==== TEXT PROVIDED ====

Type: | Package |
Title: | Robust Bayesian Longitudinal Regularized Semiparametric Mixed Models |
Version: | 0.1.1.1 |
Date: | 2025-01-29 |
Description: | Our recently developed fully robust Bayesian semiparametric mixed-effect model for high-dimensional longitudinal studies with heterogeneous observations can be implemented through this package. This model can distinguish between time-varying interactions and constant-effect-only cases to avoid model misspecifications. Facilitated by spike-and-slab priors, this model leads to superior performance in estimation, identification and statistical inference. In particular, robust Bayesian inferences in terms of valid Bayesian credible intervals on both parametric and nonparametric effects can be validated on finite samples. The Markov chain Monte Carlo algorithms of the proposed and alternative models are efficiently implemented in 'C++'. |
Depends: | R (≥ 4.2.0) |
License: | GPL-2 |
Encoding: | UTF-8 |
URL: | https://github.com/kunfa/Blend |
LinkingTo: | Rcpp, RcppArmadillo |
Imports: | Rcpp, splines, stats, ggplot2 |
RoxygenNote: | 7.3.2 |
NeedsCompilation: | yes |
Packaged: | 2025-01-29 21:22:57 UTC; kunfan |
Author: | Kun Fan [aut, cre], Cen Wu [aut] |
Maintainer: | Kun Fan <kfan@ksu.edu> |
Repository: | CRAN |
Date/Publication: | 2025-01-29 21:40:06 UTC |
Robust Bayesian Longitudinal Regularized Semiparametric Mixed Model
Description
In this package, we further extend the sparse robust Bayesian mixed models to nonlinear longitudinal interactions. Specifically, the proposed Bayesian semiparametric model is robust not only to outliers and heavy‐tailed distributions of the response variable, but also to the misspecification of interaction effect in the forms other than non-linear interactions. We have developed the Gibbs sampler with the spike‐and‐slab priors to promote sparse identification of appropriate forms of main and interaction effects. In addition to the default method, users can also choose different selection structures for separation of constant and varying effects or not, methods without spike–and–slab priors and non-robust methods. In total, Blend provides 8 different methods (4 robust and 4 non-robust) under the random intercept and slope model. All the methods in this package are developed for the first time. Please read the Details below for how to configure the method used.
Details
The user friendly, integrated interface Blend() allows users to flexibly choose the fitting methods by specifying the following parameter:
robust: | whether to use robust methods for modelling. |
structural: | whether to incorporate structural identification(separation of constant and varying effects) . |
sparse: | whether to use the spike-and-slab priors to impose sparsity. |
The function Blend() returns a Blend object that contains the posterior estimates of each coefficients and other useful information for selection(). S3 generic functions selection() and print() are implemented for Blend objects. selection() takes a Blend object and returns the variable selection results.

==== GIVEN INFORMATION ====

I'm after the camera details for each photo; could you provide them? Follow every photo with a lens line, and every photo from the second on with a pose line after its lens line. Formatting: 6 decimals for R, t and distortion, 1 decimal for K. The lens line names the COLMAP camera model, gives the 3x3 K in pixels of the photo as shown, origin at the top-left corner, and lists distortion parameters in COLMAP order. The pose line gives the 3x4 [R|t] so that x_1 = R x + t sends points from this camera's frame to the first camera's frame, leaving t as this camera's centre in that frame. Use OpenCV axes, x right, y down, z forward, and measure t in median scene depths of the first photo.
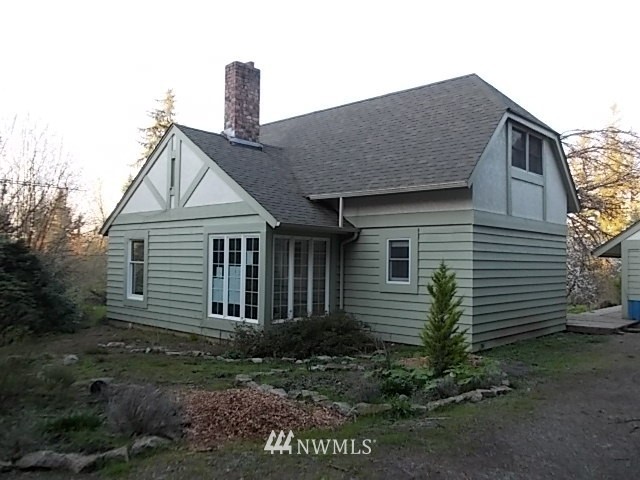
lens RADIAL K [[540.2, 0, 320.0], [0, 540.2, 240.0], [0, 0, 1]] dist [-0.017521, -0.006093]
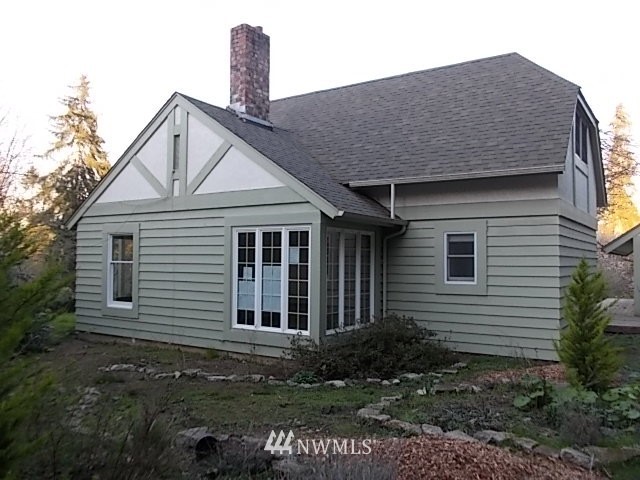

====

• _WHAT TO PRODUCE_:
List every package named in the Imports field of the package description. The data have nothing to do with the package description.

• _SOLVED PROBLEM_:
Rcpp, splines, stats, ggplot2